- **STORED DATA**
"""

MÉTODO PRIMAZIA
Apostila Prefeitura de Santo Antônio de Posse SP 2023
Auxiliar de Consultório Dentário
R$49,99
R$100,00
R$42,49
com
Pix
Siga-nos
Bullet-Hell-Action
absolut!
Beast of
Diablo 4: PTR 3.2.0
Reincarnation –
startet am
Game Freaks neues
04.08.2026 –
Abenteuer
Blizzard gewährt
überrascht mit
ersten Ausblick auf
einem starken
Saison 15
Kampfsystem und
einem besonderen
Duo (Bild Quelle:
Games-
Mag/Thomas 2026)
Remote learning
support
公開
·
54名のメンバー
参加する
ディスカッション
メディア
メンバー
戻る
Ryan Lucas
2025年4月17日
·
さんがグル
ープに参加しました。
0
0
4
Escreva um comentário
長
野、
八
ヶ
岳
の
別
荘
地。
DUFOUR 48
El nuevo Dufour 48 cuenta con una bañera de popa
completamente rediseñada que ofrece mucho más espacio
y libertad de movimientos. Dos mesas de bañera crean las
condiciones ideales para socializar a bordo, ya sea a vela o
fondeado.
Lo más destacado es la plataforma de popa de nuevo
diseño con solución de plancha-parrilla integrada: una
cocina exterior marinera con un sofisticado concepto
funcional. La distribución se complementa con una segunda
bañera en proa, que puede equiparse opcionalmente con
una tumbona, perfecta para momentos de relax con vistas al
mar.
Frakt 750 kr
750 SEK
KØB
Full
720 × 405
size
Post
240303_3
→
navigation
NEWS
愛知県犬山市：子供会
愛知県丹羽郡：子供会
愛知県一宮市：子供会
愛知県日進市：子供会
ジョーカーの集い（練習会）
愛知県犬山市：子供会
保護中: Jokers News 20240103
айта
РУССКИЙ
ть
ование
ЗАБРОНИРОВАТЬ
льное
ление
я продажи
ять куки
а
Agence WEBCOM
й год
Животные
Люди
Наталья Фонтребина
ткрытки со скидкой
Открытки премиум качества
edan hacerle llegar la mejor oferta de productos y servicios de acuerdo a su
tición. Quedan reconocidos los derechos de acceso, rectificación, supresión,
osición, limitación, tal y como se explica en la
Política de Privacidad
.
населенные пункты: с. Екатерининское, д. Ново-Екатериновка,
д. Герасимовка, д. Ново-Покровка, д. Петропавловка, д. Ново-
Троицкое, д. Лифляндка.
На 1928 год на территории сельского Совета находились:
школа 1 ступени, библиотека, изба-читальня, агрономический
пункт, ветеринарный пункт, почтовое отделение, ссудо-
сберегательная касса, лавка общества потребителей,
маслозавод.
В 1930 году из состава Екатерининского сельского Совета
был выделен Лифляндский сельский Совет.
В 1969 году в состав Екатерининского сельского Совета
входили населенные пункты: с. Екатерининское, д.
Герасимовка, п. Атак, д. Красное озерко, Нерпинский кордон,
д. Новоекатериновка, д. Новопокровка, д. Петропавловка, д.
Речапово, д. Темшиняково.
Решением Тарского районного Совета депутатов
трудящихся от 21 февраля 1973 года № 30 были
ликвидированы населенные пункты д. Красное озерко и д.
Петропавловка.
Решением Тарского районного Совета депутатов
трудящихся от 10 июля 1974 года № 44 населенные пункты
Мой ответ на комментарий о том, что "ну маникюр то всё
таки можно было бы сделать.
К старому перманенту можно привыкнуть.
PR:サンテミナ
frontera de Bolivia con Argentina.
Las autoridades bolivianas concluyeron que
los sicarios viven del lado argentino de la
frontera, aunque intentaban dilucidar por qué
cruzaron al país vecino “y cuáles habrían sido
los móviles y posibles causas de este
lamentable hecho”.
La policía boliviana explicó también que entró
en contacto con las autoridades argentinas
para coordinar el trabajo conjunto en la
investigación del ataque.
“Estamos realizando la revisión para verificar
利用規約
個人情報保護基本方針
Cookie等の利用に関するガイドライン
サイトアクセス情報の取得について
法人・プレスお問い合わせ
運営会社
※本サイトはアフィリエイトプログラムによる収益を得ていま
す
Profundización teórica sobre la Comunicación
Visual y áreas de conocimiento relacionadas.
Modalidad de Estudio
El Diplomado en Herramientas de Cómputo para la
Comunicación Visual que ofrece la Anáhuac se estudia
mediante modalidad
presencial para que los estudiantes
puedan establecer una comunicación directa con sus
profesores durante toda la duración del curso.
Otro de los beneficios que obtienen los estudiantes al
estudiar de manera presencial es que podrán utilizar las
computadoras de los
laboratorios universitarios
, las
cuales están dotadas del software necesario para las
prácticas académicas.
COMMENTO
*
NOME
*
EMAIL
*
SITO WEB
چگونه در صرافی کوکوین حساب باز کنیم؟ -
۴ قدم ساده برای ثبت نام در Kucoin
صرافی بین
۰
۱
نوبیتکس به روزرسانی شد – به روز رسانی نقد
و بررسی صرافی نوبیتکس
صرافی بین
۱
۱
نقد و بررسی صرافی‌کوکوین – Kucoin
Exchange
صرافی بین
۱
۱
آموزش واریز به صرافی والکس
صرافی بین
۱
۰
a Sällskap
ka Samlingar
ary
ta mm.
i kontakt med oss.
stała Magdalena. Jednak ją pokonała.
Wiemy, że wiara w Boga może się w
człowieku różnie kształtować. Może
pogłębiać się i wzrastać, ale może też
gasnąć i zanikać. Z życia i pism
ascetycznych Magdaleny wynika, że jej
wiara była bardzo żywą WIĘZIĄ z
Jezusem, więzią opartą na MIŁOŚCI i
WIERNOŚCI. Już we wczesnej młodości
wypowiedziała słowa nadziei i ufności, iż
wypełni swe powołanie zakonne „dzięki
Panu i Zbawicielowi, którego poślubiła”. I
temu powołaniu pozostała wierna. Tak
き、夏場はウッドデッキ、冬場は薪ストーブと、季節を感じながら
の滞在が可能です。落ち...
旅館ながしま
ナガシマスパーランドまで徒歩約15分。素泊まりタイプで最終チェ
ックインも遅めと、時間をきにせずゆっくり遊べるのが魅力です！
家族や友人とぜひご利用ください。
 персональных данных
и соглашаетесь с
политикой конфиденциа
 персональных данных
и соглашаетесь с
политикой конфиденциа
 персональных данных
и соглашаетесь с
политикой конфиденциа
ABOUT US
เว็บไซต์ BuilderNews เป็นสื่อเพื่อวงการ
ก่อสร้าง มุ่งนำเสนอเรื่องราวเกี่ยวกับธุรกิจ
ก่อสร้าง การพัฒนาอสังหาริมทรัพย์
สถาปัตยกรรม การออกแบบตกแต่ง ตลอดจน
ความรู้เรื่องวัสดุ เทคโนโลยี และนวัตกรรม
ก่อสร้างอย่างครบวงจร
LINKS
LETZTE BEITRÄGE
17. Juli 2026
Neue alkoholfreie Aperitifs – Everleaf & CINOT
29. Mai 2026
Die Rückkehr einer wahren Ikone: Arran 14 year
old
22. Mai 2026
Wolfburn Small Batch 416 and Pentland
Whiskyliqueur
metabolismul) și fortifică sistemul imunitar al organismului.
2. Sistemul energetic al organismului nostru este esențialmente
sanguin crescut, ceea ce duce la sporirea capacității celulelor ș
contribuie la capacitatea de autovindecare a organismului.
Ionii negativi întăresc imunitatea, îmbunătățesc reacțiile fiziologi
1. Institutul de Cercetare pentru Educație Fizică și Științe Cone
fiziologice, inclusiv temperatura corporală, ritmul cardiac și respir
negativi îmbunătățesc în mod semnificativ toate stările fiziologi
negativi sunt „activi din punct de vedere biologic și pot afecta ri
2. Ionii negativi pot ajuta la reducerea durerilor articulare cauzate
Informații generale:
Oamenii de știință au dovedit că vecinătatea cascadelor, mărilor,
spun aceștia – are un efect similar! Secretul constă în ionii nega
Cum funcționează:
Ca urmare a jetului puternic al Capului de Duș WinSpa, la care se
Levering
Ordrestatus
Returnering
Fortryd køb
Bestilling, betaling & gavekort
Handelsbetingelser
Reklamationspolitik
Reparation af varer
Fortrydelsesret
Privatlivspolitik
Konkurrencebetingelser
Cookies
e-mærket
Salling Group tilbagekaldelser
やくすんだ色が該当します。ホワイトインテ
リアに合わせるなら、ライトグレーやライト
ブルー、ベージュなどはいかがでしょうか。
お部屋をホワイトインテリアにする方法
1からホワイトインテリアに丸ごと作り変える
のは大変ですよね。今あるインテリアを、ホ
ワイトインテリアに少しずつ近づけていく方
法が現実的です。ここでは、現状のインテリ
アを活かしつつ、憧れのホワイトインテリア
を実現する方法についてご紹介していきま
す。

"""

- **YOUR ASSIGNMENT**
Please return the data unchanged, starting with its first line and stopping after the line that contains "überrascht mit".

- **TASK OUTPUT**
MÉTODO PRIMAZIA
Apostila Prefeitura de Santo Antônio de Posse SP 2023
Auxiliar de Consultório Dentário
R$49,99
R$100,00
R$42,49
com
Pix
Siga-nos
Bullet-Hell-Action
absolut!
Beast of
Diablo 4: PTR 3.2.0
Reincarnation –
startet am
Game Freaks neues
04.08.2026 –
Abenteuer
Blizzard gewährt
überrascht mit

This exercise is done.